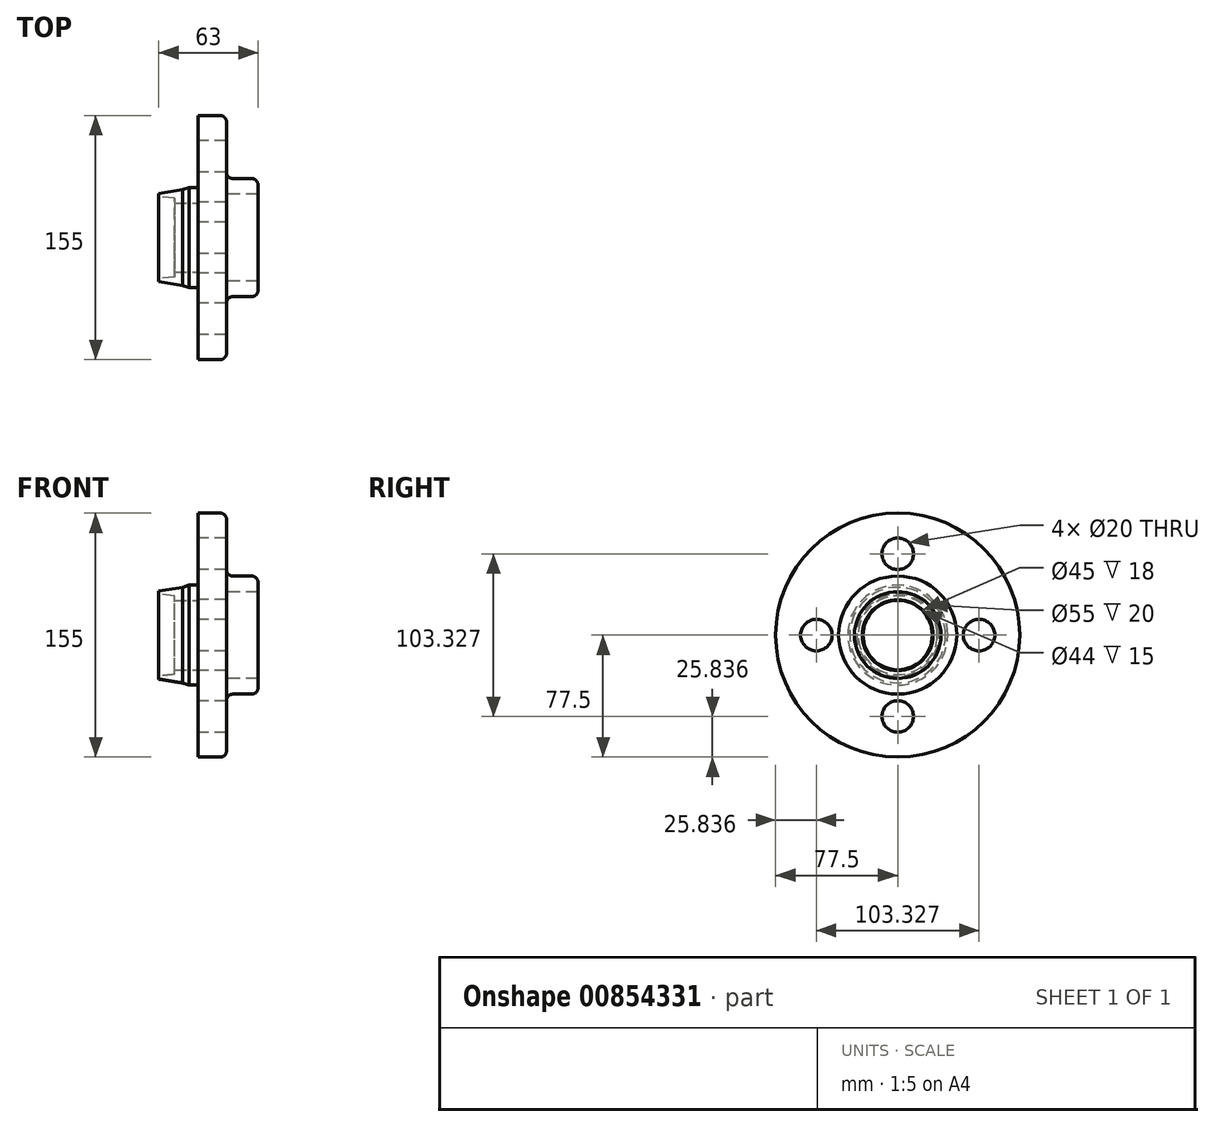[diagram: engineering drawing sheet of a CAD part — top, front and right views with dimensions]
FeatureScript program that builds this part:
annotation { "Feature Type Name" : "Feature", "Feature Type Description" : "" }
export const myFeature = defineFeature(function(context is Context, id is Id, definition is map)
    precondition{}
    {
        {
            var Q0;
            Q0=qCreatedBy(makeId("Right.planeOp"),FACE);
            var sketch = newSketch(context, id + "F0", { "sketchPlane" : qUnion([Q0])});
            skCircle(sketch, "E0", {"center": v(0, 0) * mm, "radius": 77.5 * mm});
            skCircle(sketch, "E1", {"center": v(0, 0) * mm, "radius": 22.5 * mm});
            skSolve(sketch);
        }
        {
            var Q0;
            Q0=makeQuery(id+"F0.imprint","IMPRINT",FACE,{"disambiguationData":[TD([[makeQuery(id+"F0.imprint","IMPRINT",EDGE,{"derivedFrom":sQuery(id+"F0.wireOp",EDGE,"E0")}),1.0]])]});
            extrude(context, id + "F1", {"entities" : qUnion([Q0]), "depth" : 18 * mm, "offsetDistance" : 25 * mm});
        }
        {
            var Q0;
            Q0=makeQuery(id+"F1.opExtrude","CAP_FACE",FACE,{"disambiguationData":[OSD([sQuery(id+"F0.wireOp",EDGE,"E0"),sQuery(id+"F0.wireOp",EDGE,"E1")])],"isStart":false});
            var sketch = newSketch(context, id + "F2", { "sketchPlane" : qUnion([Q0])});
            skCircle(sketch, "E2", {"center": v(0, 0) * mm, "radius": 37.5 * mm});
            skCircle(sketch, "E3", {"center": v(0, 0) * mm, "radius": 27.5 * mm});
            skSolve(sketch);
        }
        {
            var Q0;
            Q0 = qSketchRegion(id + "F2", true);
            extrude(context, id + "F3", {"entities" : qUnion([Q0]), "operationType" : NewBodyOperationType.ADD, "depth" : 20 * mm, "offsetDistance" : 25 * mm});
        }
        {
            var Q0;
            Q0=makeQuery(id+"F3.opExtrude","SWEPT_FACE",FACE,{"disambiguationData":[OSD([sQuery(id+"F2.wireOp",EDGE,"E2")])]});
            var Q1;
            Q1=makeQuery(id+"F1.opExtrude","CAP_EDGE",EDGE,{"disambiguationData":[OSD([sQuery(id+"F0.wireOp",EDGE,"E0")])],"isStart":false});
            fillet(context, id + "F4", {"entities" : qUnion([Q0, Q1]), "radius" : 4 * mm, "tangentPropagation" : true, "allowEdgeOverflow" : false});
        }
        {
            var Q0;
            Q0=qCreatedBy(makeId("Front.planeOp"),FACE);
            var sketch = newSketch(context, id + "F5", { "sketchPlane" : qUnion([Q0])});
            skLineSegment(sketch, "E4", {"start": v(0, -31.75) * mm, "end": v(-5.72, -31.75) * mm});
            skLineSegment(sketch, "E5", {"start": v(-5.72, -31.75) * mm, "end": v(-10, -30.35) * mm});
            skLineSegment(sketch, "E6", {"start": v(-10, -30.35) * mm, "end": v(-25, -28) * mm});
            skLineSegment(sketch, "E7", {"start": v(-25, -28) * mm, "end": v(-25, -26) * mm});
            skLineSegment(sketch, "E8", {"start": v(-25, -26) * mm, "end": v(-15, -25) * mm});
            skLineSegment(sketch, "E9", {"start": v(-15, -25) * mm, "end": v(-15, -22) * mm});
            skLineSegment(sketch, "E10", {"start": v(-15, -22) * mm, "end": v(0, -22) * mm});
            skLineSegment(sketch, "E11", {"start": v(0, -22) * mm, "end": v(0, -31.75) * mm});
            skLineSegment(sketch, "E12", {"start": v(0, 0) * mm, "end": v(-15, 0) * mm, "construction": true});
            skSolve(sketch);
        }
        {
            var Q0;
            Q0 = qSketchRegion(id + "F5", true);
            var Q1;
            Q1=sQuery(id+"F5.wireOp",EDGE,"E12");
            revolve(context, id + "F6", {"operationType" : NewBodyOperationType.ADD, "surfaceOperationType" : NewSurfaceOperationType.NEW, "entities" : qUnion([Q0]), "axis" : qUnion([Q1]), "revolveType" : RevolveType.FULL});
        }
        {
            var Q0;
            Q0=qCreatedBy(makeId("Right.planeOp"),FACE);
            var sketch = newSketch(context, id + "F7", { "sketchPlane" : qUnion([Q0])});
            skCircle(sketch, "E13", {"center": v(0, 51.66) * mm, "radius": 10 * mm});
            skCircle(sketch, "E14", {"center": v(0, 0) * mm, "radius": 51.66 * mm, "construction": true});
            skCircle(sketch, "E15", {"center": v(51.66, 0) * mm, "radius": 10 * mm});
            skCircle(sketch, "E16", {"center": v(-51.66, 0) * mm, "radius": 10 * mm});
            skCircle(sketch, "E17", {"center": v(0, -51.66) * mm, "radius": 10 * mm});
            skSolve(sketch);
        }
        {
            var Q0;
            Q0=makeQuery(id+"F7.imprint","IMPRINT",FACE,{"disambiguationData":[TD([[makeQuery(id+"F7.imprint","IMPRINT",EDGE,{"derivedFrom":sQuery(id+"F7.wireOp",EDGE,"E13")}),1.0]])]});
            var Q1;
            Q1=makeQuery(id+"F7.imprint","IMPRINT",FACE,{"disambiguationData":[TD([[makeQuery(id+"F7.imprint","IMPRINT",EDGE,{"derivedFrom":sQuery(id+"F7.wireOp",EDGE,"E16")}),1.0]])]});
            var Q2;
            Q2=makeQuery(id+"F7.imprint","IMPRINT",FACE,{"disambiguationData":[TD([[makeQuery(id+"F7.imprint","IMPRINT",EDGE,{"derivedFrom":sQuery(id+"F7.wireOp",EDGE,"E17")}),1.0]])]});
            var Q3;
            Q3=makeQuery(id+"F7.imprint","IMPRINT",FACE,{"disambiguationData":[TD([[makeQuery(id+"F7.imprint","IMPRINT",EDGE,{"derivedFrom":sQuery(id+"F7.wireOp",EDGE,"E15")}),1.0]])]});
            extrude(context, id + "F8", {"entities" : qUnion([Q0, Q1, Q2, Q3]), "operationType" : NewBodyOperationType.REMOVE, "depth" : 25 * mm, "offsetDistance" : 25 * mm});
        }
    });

^^^^^^^^^^^^^^^^

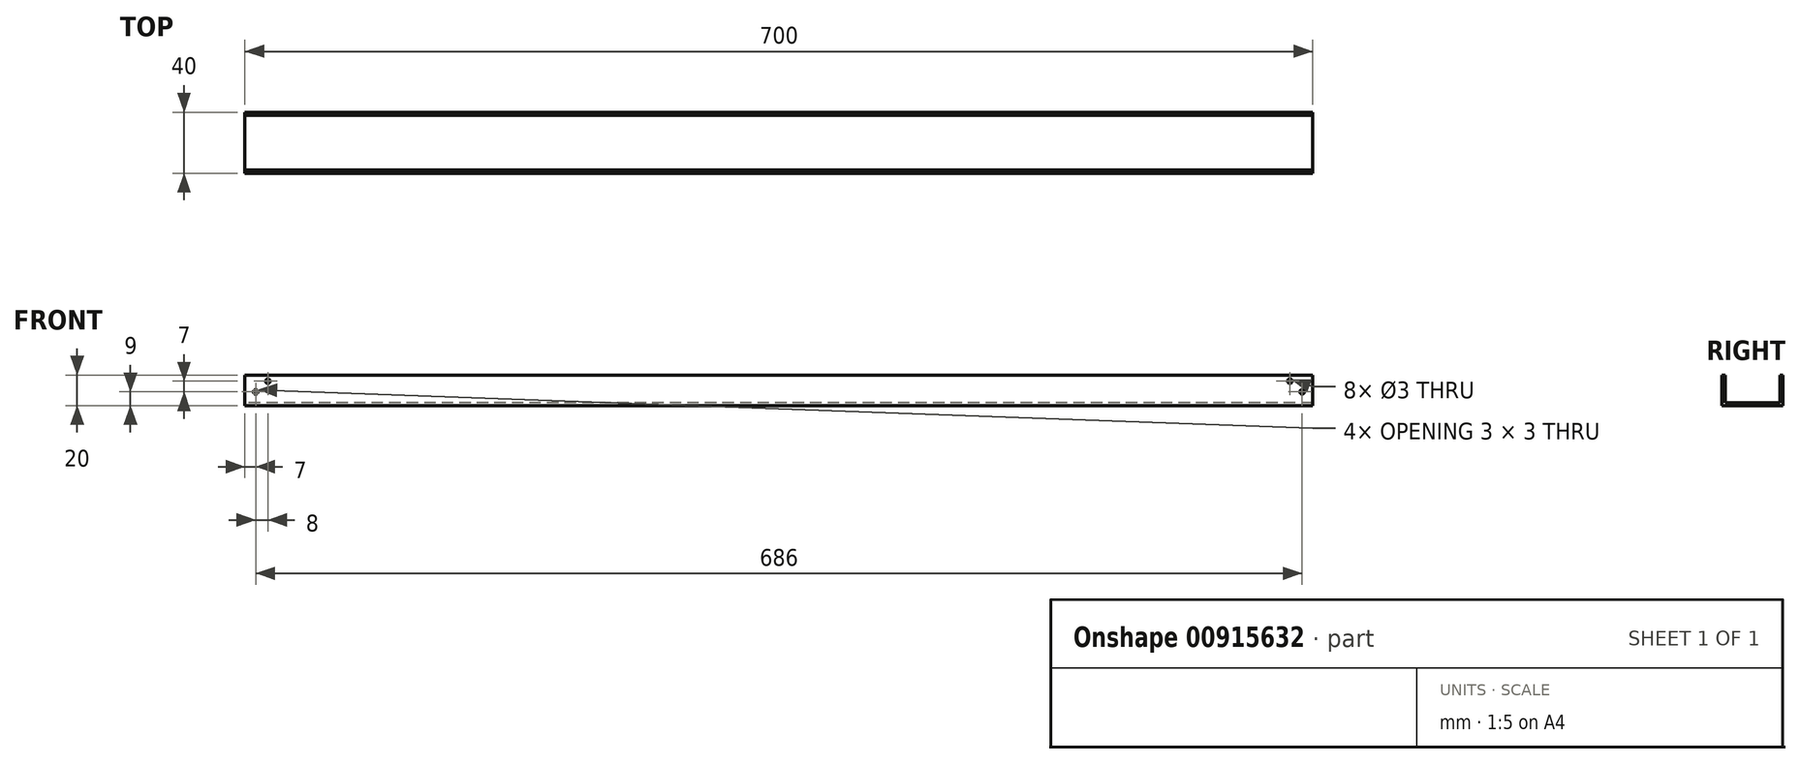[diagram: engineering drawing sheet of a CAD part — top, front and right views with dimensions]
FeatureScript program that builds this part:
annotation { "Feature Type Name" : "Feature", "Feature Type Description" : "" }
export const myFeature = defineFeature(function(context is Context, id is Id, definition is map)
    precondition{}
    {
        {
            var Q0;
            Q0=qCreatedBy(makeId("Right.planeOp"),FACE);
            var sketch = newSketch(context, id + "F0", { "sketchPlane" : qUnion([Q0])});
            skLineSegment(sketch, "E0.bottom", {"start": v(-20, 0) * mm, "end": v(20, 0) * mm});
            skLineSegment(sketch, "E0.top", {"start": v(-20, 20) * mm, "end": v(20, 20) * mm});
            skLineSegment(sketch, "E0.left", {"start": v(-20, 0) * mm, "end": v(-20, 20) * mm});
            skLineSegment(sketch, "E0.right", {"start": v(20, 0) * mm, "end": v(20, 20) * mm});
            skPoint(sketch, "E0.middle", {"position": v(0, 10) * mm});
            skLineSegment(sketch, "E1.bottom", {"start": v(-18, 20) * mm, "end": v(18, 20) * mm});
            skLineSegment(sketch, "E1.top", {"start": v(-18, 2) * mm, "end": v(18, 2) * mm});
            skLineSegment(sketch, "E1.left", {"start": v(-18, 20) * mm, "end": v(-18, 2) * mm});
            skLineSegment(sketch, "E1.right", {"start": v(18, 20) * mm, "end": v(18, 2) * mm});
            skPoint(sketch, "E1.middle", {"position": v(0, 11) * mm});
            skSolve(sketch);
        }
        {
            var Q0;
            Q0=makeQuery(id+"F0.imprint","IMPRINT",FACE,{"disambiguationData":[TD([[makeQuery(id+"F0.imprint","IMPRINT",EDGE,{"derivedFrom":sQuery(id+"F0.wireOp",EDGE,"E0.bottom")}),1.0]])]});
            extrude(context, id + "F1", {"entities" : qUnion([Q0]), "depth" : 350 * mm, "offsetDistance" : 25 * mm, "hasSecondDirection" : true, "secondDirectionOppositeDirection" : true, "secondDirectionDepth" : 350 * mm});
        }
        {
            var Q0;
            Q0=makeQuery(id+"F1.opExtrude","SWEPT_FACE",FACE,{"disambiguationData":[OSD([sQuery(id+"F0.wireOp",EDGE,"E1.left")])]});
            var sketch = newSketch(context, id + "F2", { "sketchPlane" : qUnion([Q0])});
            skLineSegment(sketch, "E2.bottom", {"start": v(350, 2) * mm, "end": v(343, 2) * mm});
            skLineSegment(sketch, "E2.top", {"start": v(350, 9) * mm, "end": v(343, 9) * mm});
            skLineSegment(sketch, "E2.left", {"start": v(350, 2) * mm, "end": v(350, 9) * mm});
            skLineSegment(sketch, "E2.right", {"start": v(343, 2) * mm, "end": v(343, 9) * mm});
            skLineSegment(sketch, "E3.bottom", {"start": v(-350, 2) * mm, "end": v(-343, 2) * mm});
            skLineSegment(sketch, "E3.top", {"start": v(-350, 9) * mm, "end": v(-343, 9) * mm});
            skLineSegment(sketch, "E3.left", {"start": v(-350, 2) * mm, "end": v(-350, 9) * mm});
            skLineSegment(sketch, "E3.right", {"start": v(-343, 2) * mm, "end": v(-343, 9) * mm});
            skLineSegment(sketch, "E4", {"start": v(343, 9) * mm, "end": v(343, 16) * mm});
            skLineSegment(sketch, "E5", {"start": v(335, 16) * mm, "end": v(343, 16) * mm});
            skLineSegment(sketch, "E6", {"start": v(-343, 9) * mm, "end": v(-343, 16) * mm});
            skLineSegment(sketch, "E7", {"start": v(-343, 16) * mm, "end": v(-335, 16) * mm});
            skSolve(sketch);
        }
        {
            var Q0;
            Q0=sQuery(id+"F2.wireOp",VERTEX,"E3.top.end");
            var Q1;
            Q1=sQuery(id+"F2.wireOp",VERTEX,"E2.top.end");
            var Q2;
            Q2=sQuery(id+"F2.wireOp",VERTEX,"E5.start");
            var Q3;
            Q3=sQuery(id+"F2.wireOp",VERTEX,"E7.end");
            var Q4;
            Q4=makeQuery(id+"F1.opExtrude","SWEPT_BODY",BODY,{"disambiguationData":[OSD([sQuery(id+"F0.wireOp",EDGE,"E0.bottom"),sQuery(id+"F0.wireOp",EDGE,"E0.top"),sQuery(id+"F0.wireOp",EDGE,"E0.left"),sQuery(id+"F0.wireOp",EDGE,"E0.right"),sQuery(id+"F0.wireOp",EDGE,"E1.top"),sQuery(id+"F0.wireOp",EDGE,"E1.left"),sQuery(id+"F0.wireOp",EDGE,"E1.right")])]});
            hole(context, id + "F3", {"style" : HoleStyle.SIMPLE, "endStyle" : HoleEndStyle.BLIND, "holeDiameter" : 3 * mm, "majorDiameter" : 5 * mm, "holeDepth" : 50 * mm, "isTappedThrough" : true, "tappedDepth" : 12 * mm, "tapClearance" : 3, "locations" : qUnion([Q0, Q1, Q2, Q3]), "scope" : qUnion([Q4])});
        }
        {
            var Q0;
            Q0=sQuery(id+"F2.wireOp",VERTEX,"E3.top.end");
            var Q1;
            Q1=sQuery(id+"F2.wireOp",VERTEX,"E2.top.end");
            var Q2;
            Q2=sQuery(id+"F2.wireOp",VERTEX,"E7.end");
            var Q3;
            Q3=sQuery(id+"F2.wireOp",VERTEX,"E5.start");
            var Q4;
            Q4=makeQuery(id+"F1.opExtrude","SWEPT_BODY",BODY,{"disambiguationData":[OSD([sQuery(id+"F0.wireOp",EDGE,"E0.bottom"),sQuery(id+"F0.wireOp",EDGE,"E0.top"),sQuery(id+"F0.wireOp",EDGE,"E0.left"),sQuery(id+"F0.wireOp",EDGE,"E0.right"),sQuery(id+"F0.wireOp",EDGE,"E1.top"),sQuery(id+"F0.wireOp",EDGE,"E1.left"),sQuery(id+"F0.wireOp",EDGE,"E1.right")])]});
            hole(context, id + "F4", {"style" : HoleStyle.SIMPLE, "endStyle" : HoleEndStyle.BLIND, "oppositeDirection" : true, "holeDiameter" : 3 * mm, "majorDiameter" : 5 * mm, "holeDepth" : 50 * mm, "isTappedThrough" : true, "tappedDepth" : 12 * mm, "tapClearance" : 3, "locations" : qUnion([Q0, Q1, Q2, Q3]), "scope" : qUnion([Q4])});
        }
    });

^^^^^^^^^^^^^^^^

Problem statement:
From the data above, copy out every line that contains the string "skCircle".

Full answer:
            skCircle(sketch, "E0", {"center": v(0, 0) * mm, "radius": 77.5 * mm});
            skCircle(sketch, "E1", {"center": v(0, 0) * mm, "radius": 22.5 * mm});
            skCircle(sketch, "E2", {"center": v(0, 0) * mm, "radius": 37.5 * mm});
            skCircle(sketch, "E3", {"center": v(0, 0) * mm, "radius": 27.5 * mm});
            skCircle(sketch, "E13", {"center": v(0, 51.66) * mm, "radius": 10 * mm});
            skCircle(sketch, "E14", {"center": v(0, 0) * mm, "radius": 51.66 * mm, "construction": true});
            skCircle(sketch, "E15", {"center": v(51.66, 0) * mm, "radius": 10 * mm});
            skCircle(sketch, "E16", {"center": v(-51.66, 0) * mm, "radius": 10 * mm});
            skCircle(sketch, "E17", {"center": v(0, -51.66) * mm, "radius": 10 * mm});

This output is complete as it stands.